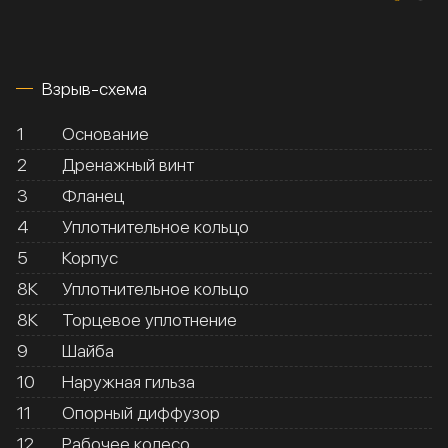
Взрыв-схема
1
Основание
2
Дренажный винт
3
Фланец
4
Уплотнительное кольцо
5
Корпус
8К
Уплотнительное кольцо
8К
Торцевое уплотнение
9
Шайба
10
Наружная гильза
11
Опорный диффузор
12
Рабочее колесо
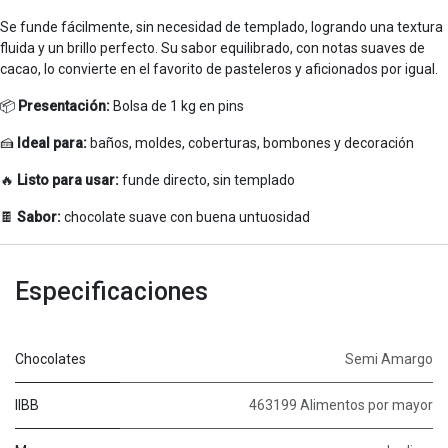
Se funde fácilmente, sin necesidad de templado, logrando una textura
fluida y un brillo perfecto. Su sabor equilibrado, con notas suaves de
cacao, lo convierte en el favorito de pasteleros y aficionados por igual.
📦
Presentación:
Bolsa de 1 kg en pins
🍰
Ideal para:
baños, moldes, coberturas, bombones y decoración
🔥
Listo para usar:
funde directo, sin templado
🍫
Sabor:
chocolate suave con buena untuosidad
Especificaciones
Chocolates
Semi Amargo
IIBB
463199 Alimentos por mayor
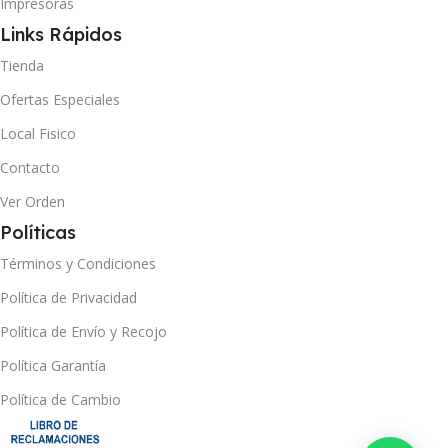
Impresoras
Links Rápidos
Tienda
Ofertas Especiales
Local Fisico
Contacto
Ver Orden
Políticas
Términos y Condiciones
Política de Privacidad
Política de Envío y Recojo
Política Garantía
Política de Cambio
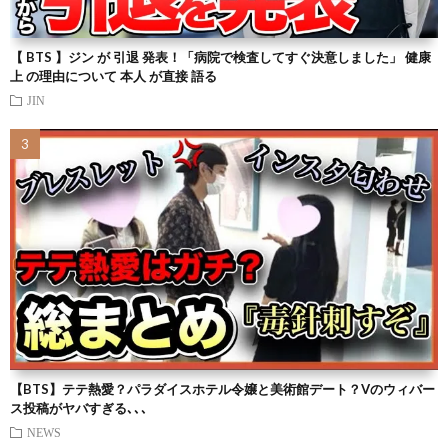
【 BTS 】ジン が 引退 発表！「病院で検査してすぐ決意しました」 健康
上 の理由について 本人 が直接 語る
JIN
【BTS】テテ熱愛？パラダイスホテル令嬢と美術館デート？Vのウィバー
ス投稿がヤバすぎる､､､
NEWS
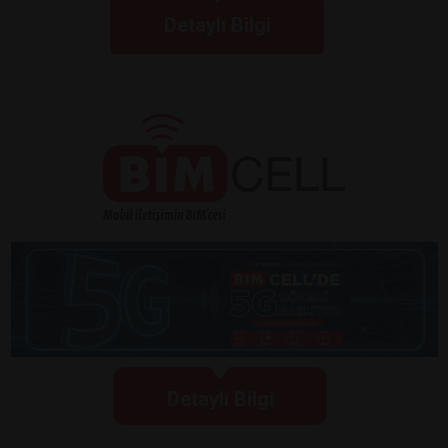
Detaylı Bilgi
Detaylı Bilgi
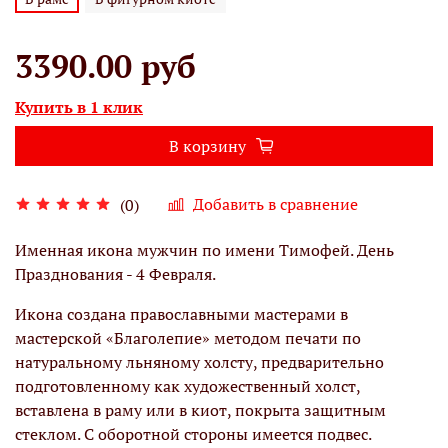
3390.00 руб
Купить в 1 клик
В корзину
Добавить в сравнение
(0)
Именная икона мужчин по имени Тимофей. День
Празднования - 4 Февраля.
Икона создана православными мастерами в
мастерской «Благолепие» методом печати по
натуральному льняному холсту, предварительно
подготовленному как художественный холст,
вставлена в раму или в киот, покрыта защитным
стеклом. С оборотной стороны имеется подвес.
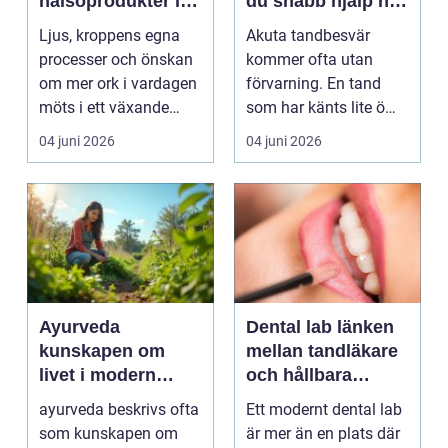
hälsoprodukter i
du snabb hjälp när
fokus
tanden krisar
Ljus, kroppens egna
Akuta tandbesvär
processer och önskan
kommer ofta utan
om mer ork i vardagen
förvarning. En tand
möts i ett växande
som har känts lite öm
intresse för fotot...
kan plötsligt göra så
04 juni 2026
04 juni 2026
on...
Ayurveda
Dental lab länken
kunskapen om
mellan tandläkare
livet i modern
och hållbara
vardag
leenden
ayurveda beskrivs ofta
Ett modernt dental lab
som kunskapen om
är mer än en plats där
******
### [Exercise directions]
Retype the records verbatim, but not their images.

### [Result for this exercise]
Взрыв-схема
1
Основание
2
Дренажный винт
3
Фланец
4
Уплотнительное кольцо
5
Корпус
8К
Уплотнительное кольцо
8К
Торцевое уплотнение
9
Шайба
10
Наружная гильза
11
Опорный диффузор
12
Рабочее колесо
Se funde fácilmente, sin necesidad de templado, logrando una textura
fluida y un brillo perfecto. Su sabor equilibrado, con notas suaves de
cacao, lo convierte en el favorito de pasteleros y aficionados por igual.
📦
Presentación:
Bolsa de 1 kg en pins
🍰
Ideal para:
baños, moldes, coberturas, bombones y decoración
🔥
Listo para usar:
funde directo, sin templado
🍫
Sabor:
chocolate suave con buena untuosidad
Especificaciones
Chocolates
Semi Amargo
IIBB
463199 Alimentos por mayor
Impresoras
Links Rápidos
Tienda
Ofertas Especiales
Local Fisico
Contacto
Ver Orden
Políticas
Términos y Condiciones
Política de Privacidad
Política de Envío y Recojo
Política Garantía
Política de Cambio
【 BTS 】ジン が 引退 発表！「病院で検査してすぐ決意しました」 健康
上 の理由について 本人 が直接 語る
JIN
【BTS】テテ熱愛？パラダイスホテル令嬢と美術館デート？Vのウィバー
ス投稿がヤバすぎる､､､
NEWS
Detaylı Bilgi
Detaylı Bilgi
3390.00 руб
Купить в 1 клик
В корзину
Добавить в сравнение
(0)
Именная икона мужчин по имени Тимофей. День
Празднования - 4 Февраля.
Икона создана православными мастерами в
мастерской «Благолепие» методом печати по
натуральному льняному холсту, предварительно
подготовленному как художественный холст,
вставлена в раму или в киот, покрыта защитным
стеклом. С оборотной стороны имеется подвес.
hälsoprodukter i
du snabb hjälp när
fokus
tanden krisar
Ljus, kroppens egna
Akuta tandbesvär
processer och önskan
kommer ofta utan
om mer ork i vardagen
förvarning. En tand
möts i ett växande
som har känts lite öm
intresse för fotot...
kan plötsligt göra så
04 juni 2026
04 juni 2026
on...
Ayurveda
Dental lab länken
kunskapen om
mellan tandläkare
livet i modern
och hållbara
vardag
leenden
ayurveda beskrivs ofta
Ett modernt dental lab
som kunskapen om
är mer än en plats där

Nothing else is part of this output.